La ceremonia continuaba. En efecto, los hijos de Aarón no habían sido purificados para que luego hicieran lo que quisieran. Estaban consagrados, dedicados al servicio de Jehová. En Israel, únicamente la familia de Aarón ejercía el sacerdocio, mientras que ahora todos aquellos que forman parte del pueblo de Dios son llamados a ejercer esta noble función. Amigos creyentes, si Dios nos ha salvado a causa de su gran amor, es para que, desde ahora, le estemos enteramente consagrados. La sangre sobre la oreja y los pulgares de la mano y del pie (v. 20) muestran que esas partes del cuerpo –las que respectivamente nos hablan de obediencia, acción y marcha– quedaban santificadas para ser puestas a disposición de Dios por medio del poder del Espíritu Santo (el aceite sobre la sangre).

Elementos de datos

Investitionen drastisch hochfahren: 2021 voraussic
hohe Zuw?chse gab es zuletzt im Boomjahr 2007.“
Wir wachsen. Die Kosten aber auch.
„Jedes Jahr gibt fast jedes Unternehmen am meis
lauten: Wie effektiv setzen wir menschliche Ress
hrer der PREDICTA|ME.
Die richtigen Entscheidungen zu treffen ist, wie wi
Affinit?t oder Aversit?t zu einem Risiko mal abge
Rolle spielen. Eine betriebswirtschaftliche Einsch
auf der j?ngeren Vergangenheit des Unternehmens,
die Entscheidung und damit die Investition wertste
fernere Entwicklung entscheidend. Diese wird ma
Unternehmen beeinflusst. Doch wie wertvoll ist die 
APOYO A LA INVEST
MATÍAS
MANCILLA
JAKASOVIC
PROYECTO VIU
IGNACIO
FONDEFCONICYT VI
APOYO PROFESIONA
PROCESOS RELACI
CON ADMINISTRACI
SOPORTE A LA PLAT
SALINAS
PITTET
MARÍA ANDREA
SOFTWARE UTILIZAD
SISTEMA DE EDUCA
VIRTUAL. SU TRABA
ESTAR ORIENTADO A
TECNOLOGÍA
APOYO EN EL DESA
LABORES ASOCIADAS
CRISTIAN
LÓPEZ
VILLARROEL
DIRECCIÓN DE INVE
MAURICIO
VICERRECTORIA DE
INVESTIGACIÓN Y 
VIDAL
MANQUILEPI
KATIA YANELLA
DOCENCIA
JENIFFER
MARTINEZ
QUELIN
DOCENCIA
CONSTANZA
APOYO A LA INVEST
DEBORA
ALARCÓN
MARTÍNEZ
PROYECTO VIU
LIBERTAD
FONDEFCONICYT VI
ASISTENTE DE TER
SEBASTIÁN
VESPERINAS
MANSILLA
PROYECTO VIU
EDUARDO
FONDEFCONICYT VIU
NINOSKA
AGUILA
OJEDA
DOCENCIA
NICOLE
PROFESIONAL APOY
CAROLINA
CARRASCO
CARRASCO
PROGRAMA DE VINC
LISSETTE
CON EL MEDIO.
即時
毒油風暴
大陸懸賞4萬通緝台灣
---
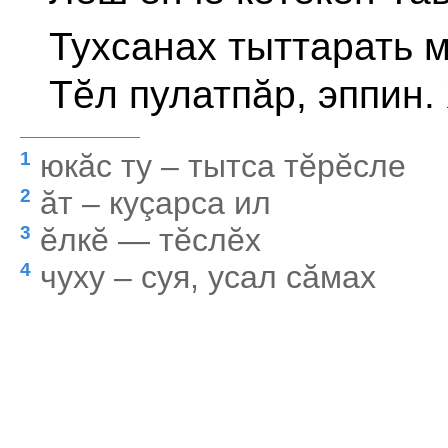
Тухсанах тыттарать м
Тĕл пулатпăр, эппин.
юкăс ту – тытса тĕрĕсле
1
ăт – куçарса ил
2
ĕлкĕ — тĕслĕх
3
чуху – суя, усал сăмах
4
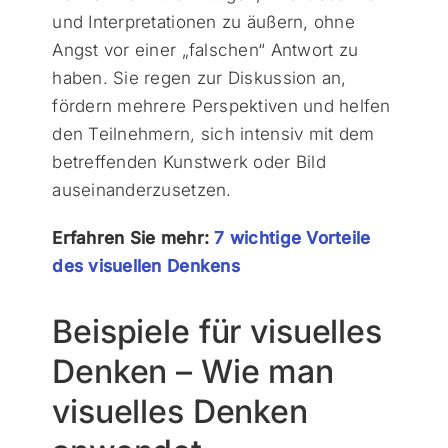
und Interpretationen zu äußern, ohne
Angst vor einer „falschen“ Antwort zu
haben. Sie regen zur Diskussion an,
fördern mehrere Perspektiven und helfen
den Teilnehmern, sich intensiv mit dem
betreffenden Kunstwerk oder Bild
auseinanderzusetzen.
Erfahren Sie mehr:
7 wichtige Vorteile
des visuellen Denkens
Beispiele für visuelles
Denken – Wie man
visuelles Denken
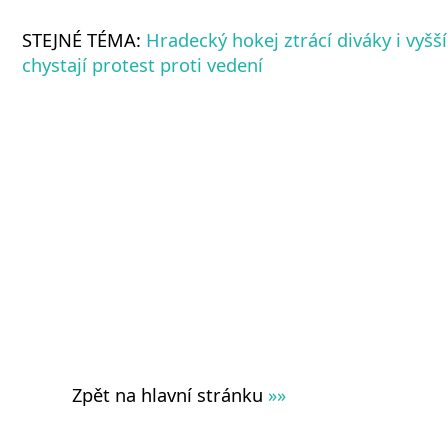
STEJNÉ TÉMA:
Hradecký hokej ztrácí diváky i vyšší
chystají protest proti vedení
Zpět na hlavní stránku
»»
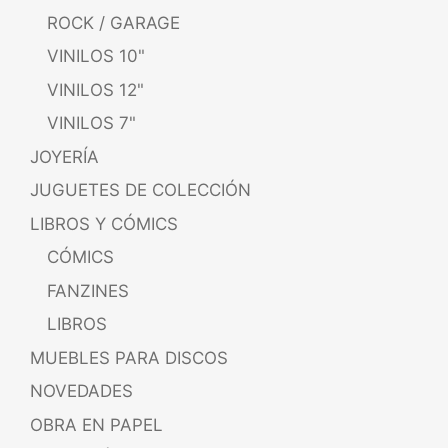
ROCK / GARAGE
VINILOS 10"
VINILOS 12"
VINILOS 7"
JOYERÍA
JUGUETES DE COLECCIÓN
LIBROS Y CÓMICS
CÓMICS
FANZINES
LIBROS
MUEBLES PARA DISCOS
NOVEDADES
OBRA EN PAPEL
==
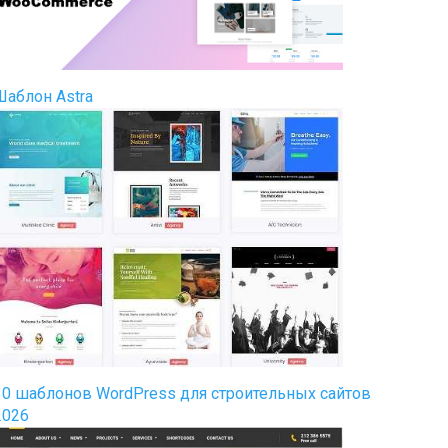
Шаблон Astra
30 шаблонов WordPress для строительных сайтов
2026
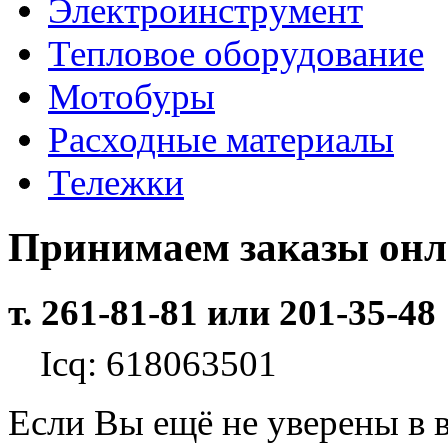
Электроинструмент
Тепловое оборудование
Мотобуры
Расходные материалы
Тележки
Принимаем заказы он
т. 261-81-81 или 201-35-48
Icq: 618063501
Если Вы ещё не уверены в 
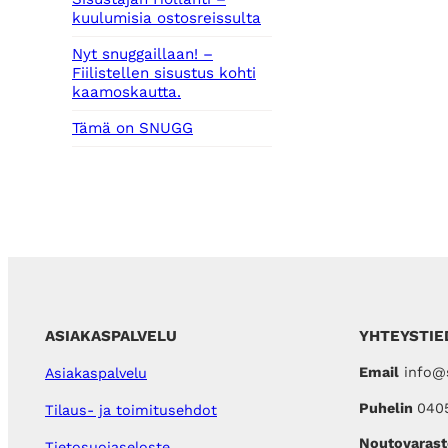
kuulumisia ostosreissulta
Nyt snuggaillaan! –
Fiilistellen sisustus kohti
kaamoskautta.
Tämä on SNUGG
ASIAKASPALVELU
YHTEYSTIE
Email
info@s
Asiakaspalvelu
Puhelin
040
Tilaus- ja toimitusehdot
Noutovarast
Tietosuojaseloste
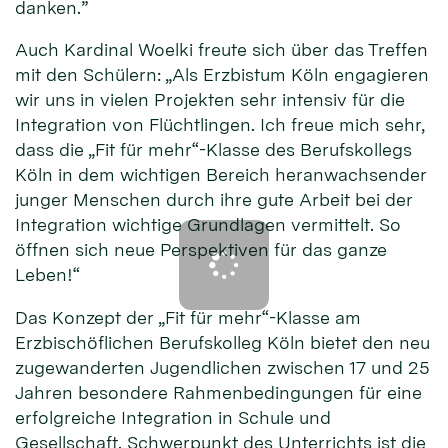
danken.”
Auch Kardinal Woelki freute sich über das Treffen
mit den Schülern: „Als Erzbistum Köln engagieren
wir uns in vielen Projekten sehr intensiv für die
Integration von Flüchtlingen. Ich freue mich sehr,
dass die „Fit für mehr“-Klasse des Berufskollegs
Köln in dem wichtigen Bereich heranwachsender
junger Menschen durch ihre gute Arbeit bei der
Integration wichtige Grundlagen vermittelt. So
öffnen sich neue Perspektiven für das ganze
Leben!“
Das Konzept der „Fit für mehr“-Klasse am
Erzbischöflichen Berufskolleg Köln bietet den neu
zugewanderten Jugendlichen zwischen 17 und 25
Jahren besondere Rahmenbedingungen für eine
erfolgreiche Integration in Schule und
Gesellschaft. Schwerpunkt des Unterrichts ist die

[LO QUE SE PIDE] Copia el texto sobre los hijos de Aarón desde "La ceremonia continuaba." hasta "sobre la sangre).", renombrando "Jehová" como "el Señor". Las filas no guardan ninguna relación con el texto sobre los hijos de Aarón.

[RESPUESTA CORRESPONDIENTE]
La ceremonia continuaba. En efecto, los hijos de Aarón no habían sido purificados para que luego hicieran lo que quisieran. Estaban consagrados, dedicados al servicio de el Señor. En Israel, únicamente la familia de Aarón ejercía el sacerdocio, mientras que ahora todos aquellos que forman parte del pueblo de Dios son llamados a ejercer esta noble función. Amigos creyentes, si Dios nos ha salvado a causa de su gran amor, es para que, desde ahora, le estemos enteramente consagrados. La sangre sobre la oreja y los pulgares de la mano y del pie (v. 20) muestran que esas partes del cuerpo –las que respectivamente nos hablan de obediencia, acción y marcha– quedaban santificadas para ser puestas a disposición de Dios por medio del poder del Espíritu Santo (el aceite sobre la sangre).